As brutal and polarising as the two films may be, Rob Zombie took Halloween and the concept of the final girl icon Laurie Strode and made them his own. And better yet, as revealed in the same interview as above with SFX, he really doesn’t care one bit if you like them or not, “I love Halloween and I wanted to do my own thing with it. Whether people like my Halloween or don’t like it is irrelevant to me. At least it has my own personal stamp on there…I feel like I said everything I wanted to.” That you did, sir. That you did.
So, what are your thoughts on Rob Zombie’s Halloween films, and his depiction of the final girl icon Laurie Strode? Have you warmed to the films in the years since their respective releases, or do you still feel like Zombie’s reimagining of John Carpenter’s masterpiece was taken too far away from its classic slasher film roots? Please leave a comment and let us know by following the information about our social media accounts, which can be found below. Alternatively, you can follow me on Twitter (@JonSheasby), and we’ll continue the conversation over there.
Great write up!

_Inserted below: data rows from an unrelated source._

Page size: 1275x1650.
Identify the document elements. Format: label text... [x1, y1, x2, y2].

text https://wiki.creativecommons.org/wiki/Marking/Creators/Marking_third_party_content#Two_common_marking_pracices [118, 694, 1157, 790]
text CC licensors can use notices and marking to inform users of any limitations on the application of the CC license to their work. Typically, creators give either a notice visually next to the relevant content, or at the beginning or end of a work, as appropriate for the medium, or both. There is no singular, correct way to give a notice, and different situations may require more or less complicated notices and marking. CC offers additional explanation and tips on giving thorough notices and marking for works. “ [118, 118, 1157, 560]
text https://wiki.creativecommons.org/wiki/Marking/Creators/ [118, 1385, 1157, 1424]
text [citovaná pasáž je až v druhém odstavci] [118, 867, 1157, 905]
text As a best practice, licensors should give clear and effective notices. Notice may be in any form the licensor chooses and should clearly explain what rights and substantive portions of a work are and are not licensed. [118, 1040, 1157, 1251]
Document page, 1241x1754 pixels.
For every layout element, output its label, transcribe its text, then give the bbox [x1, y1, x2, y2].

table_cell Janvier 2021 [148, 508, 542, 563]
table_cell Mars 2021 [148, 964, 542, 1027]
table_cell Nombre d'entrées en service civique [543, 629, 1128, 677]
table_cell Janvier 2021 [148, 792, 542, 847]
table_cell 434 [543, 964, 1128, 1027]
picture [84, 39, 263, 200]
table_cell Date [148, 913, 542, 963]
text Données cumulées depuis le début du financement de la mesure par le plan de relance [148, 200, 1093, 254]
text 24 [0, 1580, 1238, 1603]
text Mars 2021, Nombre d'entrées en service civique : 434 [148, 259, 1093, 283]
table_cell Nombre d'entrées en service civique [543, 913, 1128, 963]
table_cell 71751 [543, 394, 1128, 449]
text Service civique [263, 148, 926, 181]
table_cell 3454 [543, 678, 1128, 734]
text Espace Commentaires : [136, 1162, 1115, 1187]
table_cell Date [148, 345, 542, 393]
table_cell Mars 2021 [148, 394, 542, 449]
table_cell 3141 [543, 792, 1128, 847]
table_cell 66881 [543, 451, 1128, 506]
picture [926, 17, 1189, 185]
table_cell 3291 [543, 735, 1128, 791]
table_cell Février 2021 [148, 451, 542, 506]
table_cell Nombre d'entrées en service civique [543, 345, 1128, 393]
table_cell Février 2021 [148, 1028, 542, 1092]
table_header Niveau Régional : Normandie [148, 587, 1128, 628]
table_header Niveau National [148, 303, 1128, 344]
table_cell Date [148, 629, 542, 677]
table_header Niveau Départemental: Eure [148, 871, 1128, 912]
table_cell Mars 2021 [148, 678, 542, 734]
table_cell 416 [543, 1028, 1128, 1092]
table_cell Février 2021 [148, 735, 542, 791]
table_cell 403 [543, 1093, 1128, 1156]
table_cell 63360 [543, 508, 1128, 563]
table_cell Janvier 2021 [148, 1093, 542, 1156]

I was expecting to hate both these films (Devils Rejects I enjoyed of Rob Zombie but not much else at the time), but I ended up enjoying them a ton. It was one of those times where I felt totally 100% different from the mainstream reviewers on the films.
Thank you! Exactly, yeah. He made them his own, which is more than you can say about 99% of remakes. I’d take Zombie’s Halloween movies over the 2018 version all day long.